I made it simple based on MySQL aggregation:
input{
jdbc {
jdbc_connection_string =>"jdbc:mysql://host:3306/dbname"
jdbc_user => "db_user"
jdbc_password_filepath => "secret_path"
jdbc_driver_library => "mysql-connector-java-5.1.48.jar"
jdbc_driver_class => 'com.mysql.jdbc.Driver'
lowercase_column_names => false
schedule => '*/1 * * * *'
statement => "select param1, date, id, count(items.id) as cnt_items from tbl1 join items using(param1) where id > :sql_last_value and date is not null order by id limit 50000"
tracking_column_type => 'numeric'
use_column_value => true
tracking_column => 'id'
last_run_metadata_path => "job_file"
}
}
output{
jdbc {
driver_class => "com.mysql.jdbc.Driver"
driver_jar_path => "mysql-connector-java-5.1.48.jar"
connection_string => "jdbc:mysql://host2:3306/dbname2?user=${MYSQL_USER}&password=${MYSQL_PASSWORD}"
statement => ["INSERT INTO report(param1, date, cnt_ids,cnt_items) values (?,1,?)
on duplicate key update cnt_ids = cnt_ids + 1, cnt_items = cnt_items + values(cnt_items)",
""%{param1}","%{date}","%{cnt_items}"]
}
}
It worked correctly, but in PROD it's very very slow. With 1M batch it took 25-30 mins per batch, with 50k it took 2 mins but for amount 5B it will take forever.
I have 2 ideas:
- change input and take already aggregated data like param1, date, cnt_id, max(id), cnt_items. But it will produce higher load to source DB:
statement => "select param1, date, count(id) as cnt_ids, max(id) as tracking_column, count(items.id) as cnt_items from tbl1 join items using(param1) where id between :sql_last_value and :sql_last_value + BATCH and date is not null order by id group by 1,2"

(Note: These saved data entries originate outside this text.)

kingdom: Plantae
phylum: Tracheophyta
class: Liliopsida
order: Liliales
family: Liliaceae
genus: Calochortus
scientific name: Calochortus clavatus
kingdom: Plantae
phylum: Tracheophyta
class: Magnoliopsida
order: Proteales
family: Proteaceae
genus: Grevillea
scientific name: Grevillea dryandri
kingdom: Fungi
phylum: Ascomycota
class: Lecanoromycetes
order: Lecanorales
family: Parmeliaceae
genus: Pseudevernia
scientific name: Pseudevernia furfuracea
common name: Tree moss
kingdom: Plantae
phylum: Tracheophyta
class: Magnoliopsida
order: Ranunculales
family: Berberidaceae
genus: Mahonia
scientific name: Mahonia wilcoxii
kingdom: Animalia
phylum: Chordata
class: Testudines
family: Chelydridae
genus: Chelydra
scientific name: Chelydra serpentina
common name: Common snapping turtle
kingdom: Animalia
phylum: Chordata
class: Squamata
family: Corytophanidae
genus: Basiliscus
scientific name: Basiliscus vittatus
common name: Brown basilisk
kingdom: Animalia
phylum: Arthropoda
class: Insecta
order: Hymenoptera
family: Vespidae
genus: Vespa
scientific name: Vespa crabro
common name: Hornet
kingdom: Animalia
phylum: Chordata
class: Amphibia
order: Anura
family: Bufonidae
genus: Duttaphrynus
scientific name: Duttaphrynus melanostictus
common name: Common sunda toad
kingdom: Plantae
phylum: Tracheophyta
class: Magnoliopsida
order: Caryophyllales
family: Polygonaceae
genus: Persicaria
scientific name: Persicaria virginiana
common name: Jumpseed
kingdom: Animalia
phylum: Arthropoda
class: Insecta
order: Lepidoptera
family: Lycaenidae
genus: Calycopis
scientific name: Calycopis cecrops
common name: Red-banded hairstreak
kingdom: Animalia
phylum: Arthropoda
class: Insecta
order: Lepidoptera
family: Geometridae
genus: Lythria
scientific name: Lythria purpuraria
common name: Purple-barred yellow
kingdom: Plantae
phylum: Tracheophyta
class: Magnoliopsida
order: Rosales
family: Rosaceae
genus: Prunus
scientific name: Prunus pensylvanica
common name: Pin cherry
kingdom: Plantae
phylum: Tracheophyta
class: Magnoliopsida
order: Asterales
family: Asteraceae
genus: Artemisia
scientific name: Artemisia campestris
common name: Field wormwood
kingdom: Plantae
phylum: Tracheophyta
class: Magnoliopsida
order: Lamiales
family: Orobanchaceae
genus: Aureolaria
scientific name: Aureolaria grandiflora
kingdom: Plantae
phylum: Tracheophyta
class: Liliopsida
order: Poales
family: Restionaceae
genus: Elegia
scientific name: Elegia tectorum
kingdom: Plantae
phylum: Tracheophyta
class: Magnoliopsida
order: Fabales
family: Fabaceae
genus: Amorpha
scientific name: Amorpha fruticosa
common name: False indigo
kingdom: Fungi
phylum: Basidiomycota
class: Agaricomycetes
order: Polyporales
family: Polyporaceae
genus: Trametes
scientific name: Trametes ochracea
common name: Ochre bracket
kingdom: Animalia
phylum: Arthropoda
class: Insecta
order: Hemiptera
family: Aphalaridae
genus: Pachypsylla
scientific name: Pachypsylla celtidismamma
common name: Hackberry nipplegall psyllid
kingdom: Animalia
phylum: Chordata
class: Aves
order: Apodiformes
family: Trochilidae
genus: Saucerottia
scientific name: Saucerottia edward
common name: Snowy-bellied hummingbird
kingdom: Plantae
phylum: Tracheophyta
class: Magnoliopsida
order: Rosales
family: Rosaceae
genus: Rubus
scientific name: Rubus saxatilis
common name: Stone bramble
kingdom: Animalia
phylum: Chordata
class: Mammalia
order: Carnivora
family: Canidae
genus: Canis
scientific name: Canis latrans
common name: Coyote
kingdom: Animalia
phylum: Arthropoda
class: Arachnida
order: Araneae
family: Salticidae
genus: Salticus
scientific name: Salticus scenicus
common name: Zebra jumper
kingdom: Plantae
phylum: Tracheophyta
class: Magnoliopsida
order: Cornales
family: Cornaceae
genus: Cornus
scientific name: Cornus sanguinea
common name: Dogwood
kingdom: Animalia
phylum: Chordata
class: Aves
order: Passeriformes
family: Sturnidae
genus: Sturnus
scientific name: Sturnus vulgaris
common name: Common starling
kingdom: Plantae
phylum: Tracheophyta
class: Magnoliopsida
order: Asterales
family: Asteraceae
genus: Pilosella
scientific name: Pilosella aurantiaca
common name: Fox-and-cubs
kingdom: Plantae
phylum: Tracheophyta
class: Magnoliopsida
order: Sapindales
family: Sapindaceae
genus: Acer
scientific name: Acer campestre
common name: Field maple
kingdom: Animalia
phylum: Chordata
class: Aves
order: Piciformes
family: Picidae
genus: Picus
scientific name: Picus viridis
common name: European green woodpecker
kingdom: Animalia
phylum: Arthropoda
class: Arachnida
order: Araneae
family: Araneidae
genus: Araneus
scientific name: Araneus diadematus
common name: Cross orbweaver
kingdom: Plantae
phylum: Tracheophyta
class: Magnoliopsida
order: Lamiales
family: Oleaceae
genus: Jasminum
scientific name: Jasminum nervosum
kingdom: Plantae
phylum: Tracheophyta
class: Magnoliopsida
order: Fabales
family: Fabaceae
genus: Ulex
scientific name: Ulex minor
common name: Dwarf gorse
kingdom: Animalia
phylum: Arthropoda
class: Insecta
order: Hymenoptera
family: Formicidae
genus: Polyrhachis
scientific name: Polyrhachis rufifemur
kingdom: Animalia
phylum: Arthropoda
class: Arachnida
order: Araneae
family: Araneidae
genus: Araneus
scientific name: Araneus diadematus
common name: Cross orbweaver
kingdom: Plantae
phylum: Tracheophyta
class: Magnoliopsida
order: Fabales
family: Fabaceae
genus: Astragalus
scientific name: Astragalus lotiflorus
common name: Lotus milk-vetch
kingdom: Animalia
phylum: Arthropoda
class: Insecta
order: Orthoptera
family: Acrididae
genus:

- use aggregate filter, but I failed with it:
input{
jdbc {
jdbc_connection_string =>"jdbc:mysql://host:3306/dbname"
jdbc_user => "db_user"
jdbc_password_filepath => "secret_path"
jdbc_driver_library => "mysql-connector-java-5.1.48.jar"
jdbc_driver_class => 'com.mysql.jdbc.Driver'
lowercase_column_names => false
schedule => '*/1 * * * *'
statement => "select param1, date, id, count(items.id) as cnt_items from tbl1 join items using(param1) where id > :sql_last_value and date is not null order by id limit 50000"
tracking_column_type => 'numeric'
use_column_value => true
tracking_column => 'id'
last_run_metadata_path => "job_file"
}
}
filter{
aggregate {
task_id => "%{param1}%{date}"
code => "
map['cnt_ids'] ||= 0
map['cnt_ids'] += 1
map['cnt_items'] ||= 0
map['cnt_items'] += event.get('cnt_items')
"
push_map_as_event_on_timeout => true
timeout => 30
}
}
output{
jdbc {
driver_class => "com.mysql.jdbc.Driver"
driver_jar_path => "mysql-connector-java-5.1.48.jar"
connection_string => "jdbc:mysql://host2:3306/dbname2?user=${MYSQL_USER}&password=${MYSQL_PASSWORD}"
statement => ["INSERT INTO report(param1,cnt_ids,cnt_items) values (?,?,?,?)
on duplicate key update cnt_ids = cnt_ids + values(cnt_ids), cnt_items = cnt_items + values(cnt_items)",
""%{param1}","%{date}","%{cnt_ids}","%{cnt_items}"]
}
}
it failed all the time with error like:
[2021-11-11T14:54:00,967][ERROR][logstash.outputs.jdbc ][main][114270b357686994e97cab36f611f67cb91e4e00b53127aedbde778a59ea1044] JDBC - Exception. Not retrying
{:exception=>java.sql.SQLException: Incorrect integer value: '%{cnt_ids}' for column 'cnt_ids' at row 1,
:statement=>"INSERT INTO report(param1,cnt_ids,cnt_items) values (?,?,1,?)\n on duplicate key update cnt_ids = cnt_ids + values(cnt_ids), cnt_items = cnt_items + values(cnt_items)",
:event=>"{\"@version\":\"1\",\"param1\":5573736283261537267,\"date\":201306,\"@timestamp\":\"2021-11-11T14:54:00.612Z\",\"cnt_items\":2,\"id\":44771479}"}
Looks like final event doesn't contains new filed. But why?
Maybe I use wrong pattern and there are better solution for my task.